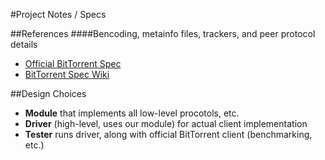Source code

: #Project Notes / Specs

##References
####Bencoding, metainfo files, trackers, and peer protocol details

- [Official BitTorrent Spec](http://bittorrent.org/beps/bep_0003.html)
- [BitTorrent Spec Wiki](https://wiki.theory.org/BitTorrentSpecification)

##Design Choices
- **Module** that implements all low-level procotols, etc.
- **Driver** (high-level, uses our module) for actual client implementation
- **Tester** runs driver, along with official BitTorrent client (benchmarking, etc.)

|---|

• [To-do item]
Return every line of the rows that contains the string "level", matching case exactly.

• [Output]
- **Module** that implements all low-level procotols, etc.
- **Driver** (high-level, uses our module) for actual client implementation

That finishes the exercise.